Segment Start: INPUT FOR THIS TASK

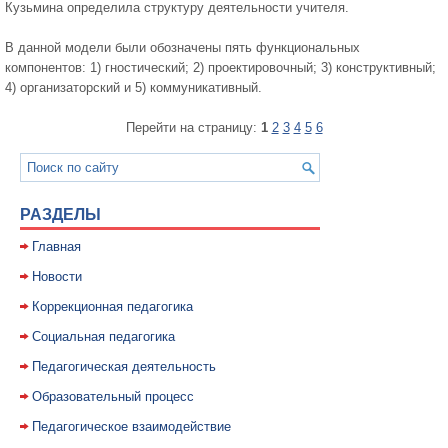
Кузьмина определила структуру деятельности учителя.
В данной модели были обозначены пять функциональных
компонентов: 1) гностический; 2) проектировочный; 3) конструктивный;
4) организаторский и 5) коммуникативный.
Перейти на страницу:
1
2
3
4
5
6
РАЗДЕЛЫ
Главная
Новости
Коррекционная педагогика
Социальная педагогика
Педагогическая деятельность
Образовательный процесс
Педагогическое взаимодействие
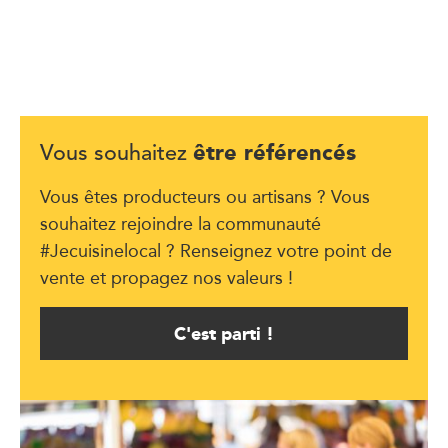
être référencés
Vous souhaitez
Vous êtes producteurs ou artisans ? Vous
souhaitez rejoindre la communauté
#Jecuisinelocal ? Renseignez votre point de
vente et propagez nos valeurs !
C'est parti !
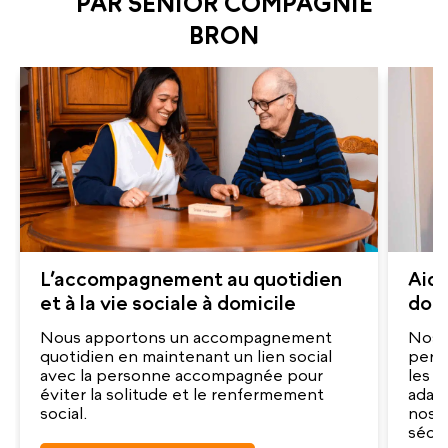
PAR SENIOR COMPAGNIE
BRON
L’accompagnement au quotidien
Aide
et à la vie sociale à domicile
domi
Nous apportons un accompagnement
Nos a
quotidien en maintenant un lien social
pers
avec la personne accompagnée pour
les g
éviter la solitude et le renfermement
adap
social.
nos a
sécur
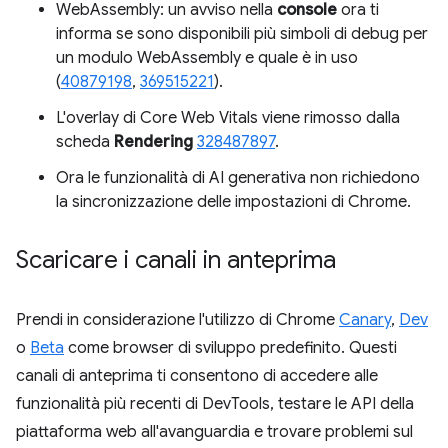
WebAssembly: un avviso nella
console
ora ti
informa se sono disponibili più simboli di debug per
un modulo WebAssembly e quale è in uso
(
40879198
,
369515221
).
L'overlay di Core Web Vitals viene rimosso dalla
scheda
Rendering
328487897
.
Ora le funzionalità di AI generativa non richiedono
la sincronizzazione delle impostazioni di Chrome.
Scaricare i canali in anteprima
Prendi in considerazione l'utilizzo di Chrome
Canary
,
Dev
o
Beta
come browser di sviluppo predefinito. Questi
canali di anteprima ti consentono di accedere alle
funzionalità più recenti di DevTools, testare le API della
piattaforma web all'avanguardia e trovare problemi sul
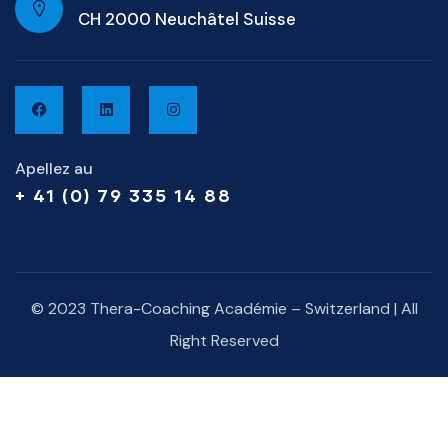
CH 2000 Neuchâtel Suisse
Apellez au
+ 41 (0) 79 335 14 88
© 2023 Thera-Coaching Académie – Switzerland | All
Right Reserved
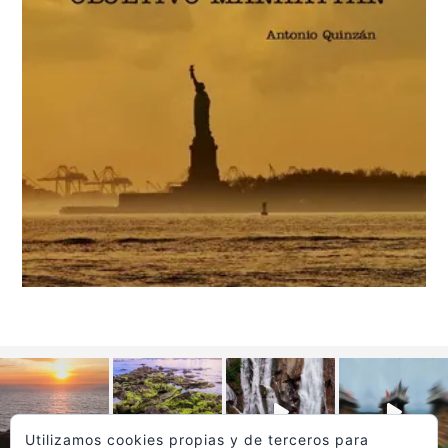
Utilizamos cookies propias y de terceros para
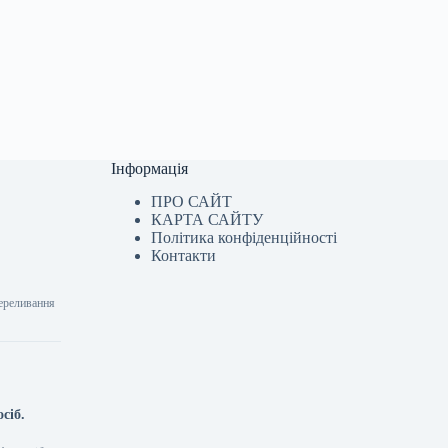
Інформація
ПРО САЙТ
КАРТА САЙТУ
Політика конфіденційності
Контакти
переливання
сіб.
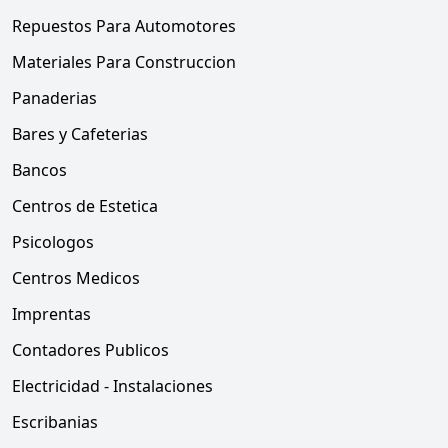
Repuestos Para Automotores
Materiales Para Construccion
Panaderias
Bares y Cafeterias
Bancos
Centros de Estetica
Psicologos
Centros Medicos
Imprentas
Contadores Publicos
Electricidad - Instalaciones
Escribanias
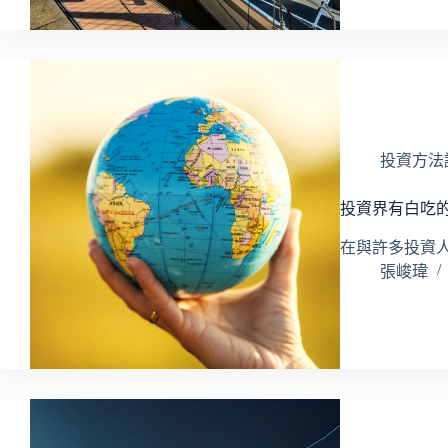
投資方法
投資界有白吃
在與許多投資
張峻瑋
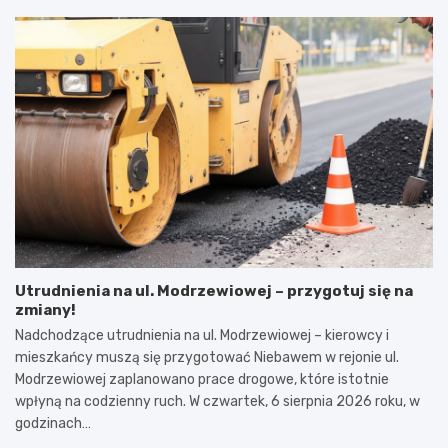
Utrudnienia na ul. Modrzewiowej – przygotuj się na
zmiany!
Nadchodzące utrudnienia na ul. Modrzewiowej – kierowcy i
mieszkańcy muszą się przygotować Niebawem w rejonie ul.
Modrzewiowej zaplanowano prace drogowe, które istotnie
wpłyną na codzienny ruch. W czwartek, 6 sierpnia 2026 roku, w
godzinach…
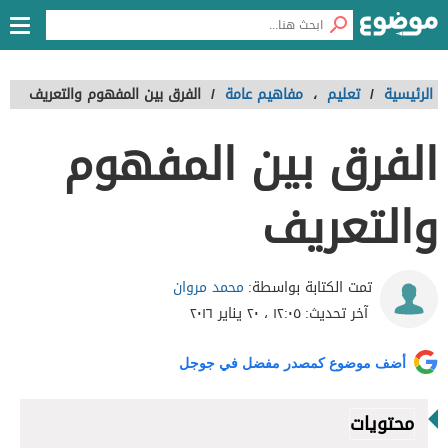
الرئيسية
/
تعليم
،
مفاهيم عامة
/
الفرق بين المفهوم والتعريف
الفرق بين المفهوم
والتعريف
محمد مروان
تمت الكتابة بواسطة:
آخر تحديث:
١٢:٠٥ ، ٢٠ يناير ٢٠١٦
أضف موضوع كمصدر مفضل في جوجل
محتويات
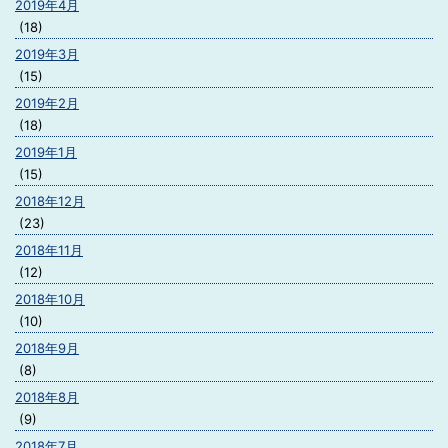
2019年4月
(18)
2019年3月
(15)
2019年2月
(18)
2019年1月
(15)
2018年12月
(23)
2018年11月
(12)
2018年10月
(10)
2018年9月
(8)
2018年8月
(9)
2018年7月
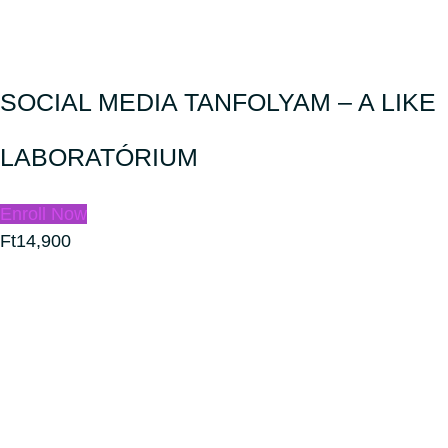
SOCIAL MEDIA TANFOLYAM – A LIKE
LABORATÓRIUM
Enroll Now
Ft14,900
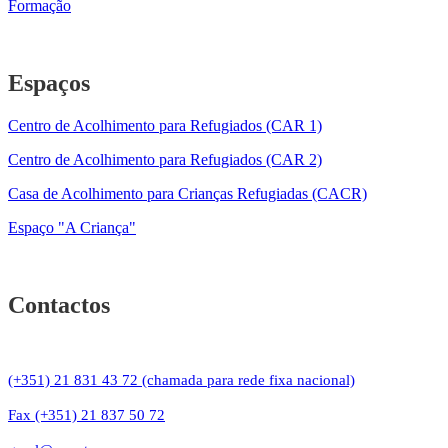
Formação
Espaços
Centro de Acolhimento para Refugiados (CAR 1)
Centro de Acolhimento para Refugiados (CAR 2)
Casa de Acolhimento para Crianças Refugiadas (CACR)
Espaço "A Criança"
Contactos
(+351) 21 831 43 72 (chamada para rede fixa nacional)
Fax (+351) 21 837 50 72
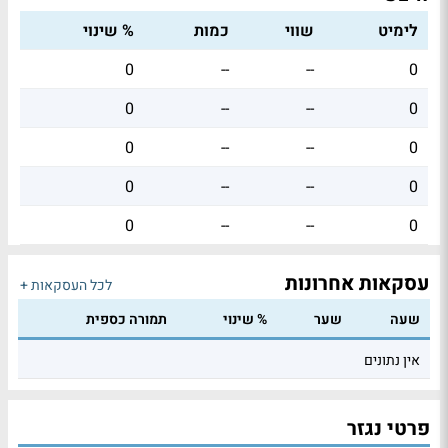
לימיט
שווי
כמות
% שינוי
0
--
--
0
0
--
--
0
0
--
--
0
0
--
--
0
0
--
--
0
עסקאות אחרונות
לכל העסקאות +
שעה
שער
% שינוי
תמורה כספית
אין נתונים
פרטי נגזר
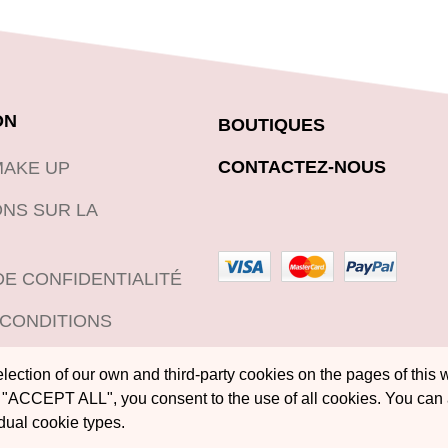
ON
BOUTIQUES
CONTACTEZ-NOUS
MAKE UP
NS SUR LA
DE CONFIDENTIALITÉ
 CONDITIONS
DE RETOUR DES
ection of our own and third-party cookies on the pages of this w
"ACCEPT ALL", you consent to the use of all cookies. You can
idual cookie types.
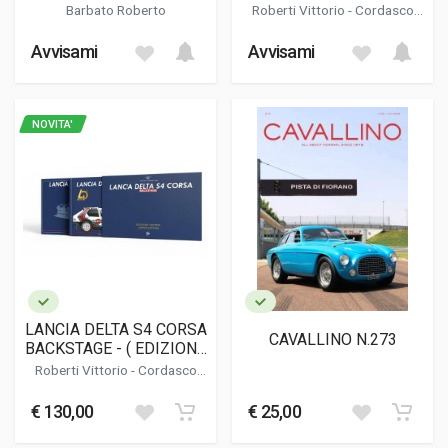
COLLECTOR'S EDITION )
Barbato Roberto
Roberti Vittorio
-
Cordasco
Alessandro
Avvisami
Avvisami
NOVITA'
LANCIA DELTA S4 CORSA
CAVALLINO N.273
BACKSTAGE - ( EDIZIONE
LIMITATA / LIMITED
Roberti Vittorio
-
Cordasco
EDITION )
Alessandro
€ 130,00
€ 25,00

Segment End: INPUT FOR THIS TASK

• PROBLEM TO SOLVE: Without including any pictures, output each entry above exactly as it appears.

• WRITTEN REPLY:
Кузьмина определила структуру деятельности учителя.
В данной модели были обозначены пять функциональных
компонентов: 1) гностический; 2) проектировочный; 3) конструктивный;
4) организаторский и 5) коммуникативный.
Перейти на страницу:
1
2
3
4
5
6
РАЗДЕЛЫ
Главная
Новости
Коррекционная педагогика
Социальная педагогика
Педагогическая деятельность
Образовательный процесс
Педагогическое взаимодействие
être référencés
Vous souhaitez
Vous êtes producteurs ou artisans ? Vous
souhaitez rejoindre la communauté
#Jecuisinelocal ? Renseignez votre point de
vente et propagez nos valeurs !
C'est parti !
PAR SENIOR COMPAGNIE
BRON
L’accompagnement au quotidien
Aide
et à la vie sociale à domicile
domi
Nous apportons un accompagnement
Nos a
quotidien en maintenant un lien social
pers
avec la personne accompagnée pour
les g
éviter la solitude et le renfermement
adap
social.
nos a
sécur
WebAssembly: un avviso nella
console
ora ti
informa se sono disponibili più simboli di debug per
un modulo WebAssembly e quale è in uso
(
40879198
,
369515221
).
L'overlay di Core Web Vitals viene rimosso dalla
scheda
Rendering
328487897
.
Ora le funzionalità di AI generativa non richiedono
la sincronizzazione delle impostazioni di Chrome.
Scaricare i canali in anteprima
Prendi in considerazione l'utilizzo di Chrome
Canary
,
Dev
o
Beta
come browser di sviluppo predefinito. Questi
canali di anteprima ti consentono di accedere alle
funzionalità più recenti di DevTools, testare le API della
piattaforma web all'avanguardia e trovare problemi sul
CH 2000 Neuchâtel Suisse
Apellez au
+ 41 (0) 79 335 14 88
© 2023 Thera-Coaching Académie – Switzerland | All
Right Reserved
Utilizamos cookies propias y de terceros para
Інформація
ПРО САЙТ
КАРТА САЙТУ
Політика конфіденційності
Контакти
переливання
сіб.
Repuestos Para Automotores
Materiales Para Construccion
Panaderias
Bares y Cafeterias
Bancos
Centros de Estetica
Psicologos
Centros Medicos
Imprentas
Contadores Publicos
Electricidad - Instalaciones
Escribanias
投資方法
投資界有白吃
在與許多投資
張峻瑋
Utrudnienia na ul. Modrzewiowej – przygotuj się na
zmiany!
Nadchodzące utrudnienia na ul. Modrzewiowej – kierowcy i
mieszkańcy muszą się przygotować Niebawem w rejonie ul.
Modrzewiowej zaplanowano prace drogowe, które istotnie
wpłyną na codzienny ruch. W czwartek, 6 sierpnia 2026 roku, w
godzinach…
الرئيسية
/
تعليم
،
مفاهيم عامة
/
الفرق بين المفهوم والتعريف
الفرق بين المفهوم
والتعريف
محمد مروان
تمت الكتابة بواسطة:
آخر تحديث:
١٢:٠٥ ، ٢٠ يناير ٢٠١٦
أضف موضوع كمصدر مفضل في جوجل
محتويات
2019年4月
(18)
2019年3月
(15)
2019年2月
(18)
2019年1月
(15)
2018年12月
(23)
2018年11月
(12)
2018年10月
(10)
2018年9月
(8)
2018年8月
(9)
2018年7月
SOCIAL MEDIA TANFOLYAM – A LIKE
LABORATÓRIUM
Enroll Now
Ft14,900
Formação
Espaços
Centro de Acolhimento para Refugiados (CAR 1)
Centro de Acolhimento para Refugiados (CAR 2)
Casa de Acolhimento para Crianças Refugiadas (CACR)
Espaço "A Criança"
Contactos
(+351) 21 831 43 72 (chamada para rede fixa nacional)
Fax (+351) 21 837 50 72
לימיט
שווי
כמות
% שינוי
0
--
--
0
0
--
--
0
0
--
--
0
0
--
--
0
0
--
--
0
עסקאות אחרונות
לכל העסקאות +
שעה
שער
% שינוי
תמורה כספית
אין נתונים
פרטי נגזר
ON
BOUTIQUES
CONTACTEZ-NOUS
MAKE UP
NS SUR LA
DE CONFIDENTIALITÉ
 CONDITIONS
DE RETOUR DES
ection of our own and third-party cookies on the pages of this w
"ACCEPT ALL", you consent to the use of all cookies. You can
idual cookie types.
COLLECTOR'S EDITION )
Barbato Roberto
Roberti Vittorio
-
Cordasco
Alessandro
Avvisami
Avvisami
NOVITA'
LANCIA DELTA S4 CORSA
CAVALLINO N.273
BACKSTAGE - ( EDIZIONE
LIMITATA / LIMITED
Roberti Vittorio
-
Cordasco
EDITION )
Alessandro
€ 130,00
€ 25,00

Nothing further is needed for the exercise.